By KAREN MADORIN
Besides checking for ripeness, how much time do you spend thinking about garden tomatoes or those for sale at the market? If you’re like me, not much.
Years back, I learned colonial Americans considered tomatoes poisonous so though gardeners grew them ornamentally, they didn’t eat them. Recently, this factoid drove me down a tomato rabbit hole after my daughter and I disagreed on when Americans first welcomed tomatoes as food rather than décor.
Once I started reading, I couldn’t quit, and here you’ll find some of my discoveries.
Tomatoes are a New World plant in the nightshade family that scientists think first started in the Andes about 80,000 years ago. Since no one now alive actually saw those vines and fruits, they can only speculate.
Researchers suggest those ancient orbs grew to about cherry tomato size and may have been yellow or orange in color. Somehow (it’s disputed), some seeds found their way to Meso America somewhere between northern Costa Rica and Mexico. Ancient gardeners then cultivated what they called tomatl in their Nahuatl language.
Additionally, they grew peppers, also in the nightshade family. Apparently, eating either one didn’t harm the population, which I’m guessing contributed to the development of salsa.

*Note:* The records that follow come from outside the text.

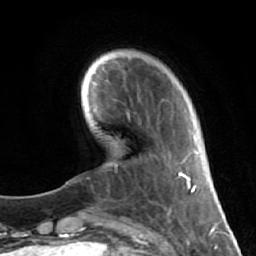
Breast MRI (dynamic contrast-enhanced), one axial slice; slice 13 of 64 in the series (ordered by position); cropped to one breast; dynamic contrast-enhanced series, time point 2 of 7 at this slice position (early post-contrast); 1.5 T; TE 2.6 ms, TR 5.7 ms; 256 × 256 image matrix, field of view 160 × 160 mm. Female patient.
Structures marked on this image (semi-automatic segmentation, software-assisted and operator-edited):
- enhancing-tissue mask used for the functional tumour volume (all voxels passing the contrast-enhancement thresholds inside the analysis volume; usually the tumour): bounding box (x1, y1, x2, y2) in pixels: (115, 66, 182, 213)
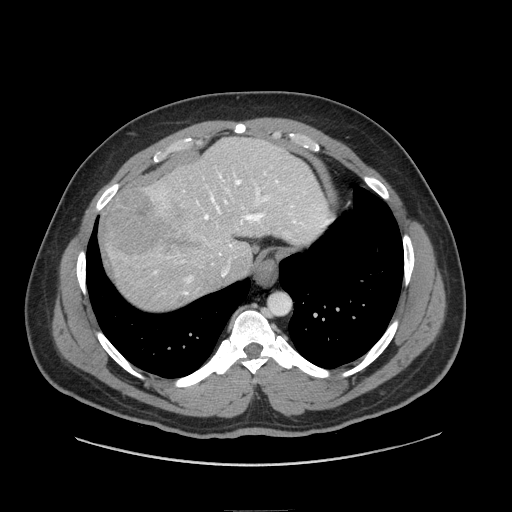
Contrast-enhanced abdominal CT (liver protocol), one axial slice. Slice 65 of 87 in the series (ordered by position). Reconstruction kernel STANDARD. 140 kVp. Soft-tissue window (W 400 / L 40 HU). 512 × 512 image matrix, field of view 440 × 440 mm. Case-level facts recorded for this patient, not image findings: diagnosis: hepatocellular carcinoma (patient treated with transarterial chemoembolisation; whether this scan precedes or follows treatment is not stated here); TNM stage (as recorded): Stage-II; Child-Pugh class: A; tumour differentiation: moderately differentiated; tumour nodularity: uninodular.
Structures marked on this image (semi-automatic segmentation, software-assisted and operator-edited):
- liver parenchyma outside the tumour (the mass and vessels are separate outlines, so this box may not span the whole liver): bounding box <104,138,330,310> (left, top, right, bottom; pixels)
- mass: <102,183,193,262>
- portal vein: <154,172,329,295>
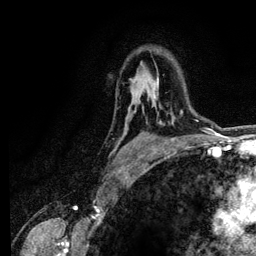
Breast MRI (dynamic contrast-enhanced), one axial slice. Position 87 of 134 along the scan axis. Cropped to one breast. Dynamic contrast-enhanced series, time point 2 of 6 at this slice position (early post-contrast). 3 T. TE 4.2 ms, TR 7.9 ms. 256 × 256 image matrix, field of view 170 × 170 mm. Female patient.
Annotated regions visible in this slice (semi-automatically segmented with operator editing):
- enhancing-tissue mask used for the functional tumour volume (all voxels passing the contrast-enhancement thresholds inside the analysis volume; usually the tumour): bounding box (x1, y1, x2, y2) in pixels: (154, 78, 183, 113)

When conquistador Cortes returned to the Old World following his foray into Aztec-controlled Mexico, he introduced tomato seeds to a climate where they thrived. Southern Europeans enjoyed this new flavor sensation.
Unfortunately, once tomatoes made their way to England, they gained a bad rap as a poison.
While some blamed the plant’s nightshade connection, modern scientists attribute resulting illness to the use of pewter plates, once popular in Great Britain. Acidic tomatoes leached lead from them, triggering toxic levels in those who ate from them regularly. As a result, southern Europeans developed plenty of tomato dishes while, in general, the English didn’t.
Brits transferred their food prejudice across the Atlantic via adventuresome settlers.
Ironically or maybe expectedly, folks who settled the South happily consumed tomato-based recipes.
New Englanders continued to reject what they called poison apples til the mid-1800s when savvy seed and food salesmen publicly demonstrated they could devour quantities of this questionable ingredient without ill effect.
The Civil War accelerated acceptance. Canneries boomed during those difficult years, and tomatoes canned well. Interestingly, that led to a tomato-generated Supreme Court decision two decades later.
The 1883 Tariff Act imposed duties on imported veggies but not on fruits. Clever entrepreneurs responsible for canning those plump orbs focused on the fact they were botanically fruits, not veggies, depriving the government of taxable income.
In response, tax collectors argued they functioned as vegetables and thus should be taxed.
In 1893, the Supreme Court settled the argument. In a
9-0 decision, the Bench determined that though they classified botanically as fruits, people ate them with meals and not as dessert. As a result, local economies taxed them as vegetables based on the Nix vs. Hedden decision.
No wonder people still fuss over the fruit vs. veggie classification.
Next time you water your tomatoes or pick them for salad or salsa, keep in mind this popular produce’s complicated history.
It started in the New World, established itself in the Old World, returned to the New World with a wonky reputation, and then forced a Supreme Court Decision in 1893 that still stands. Oh, and savvy entrepreneur Joseph Campbell popularized canned condensed tomato soup in 1897.
How many cans do you have in your pantry?
Karen Madorin is a retired teacher, writer, photographer, outdoors lover, and sixth-generation Kansan.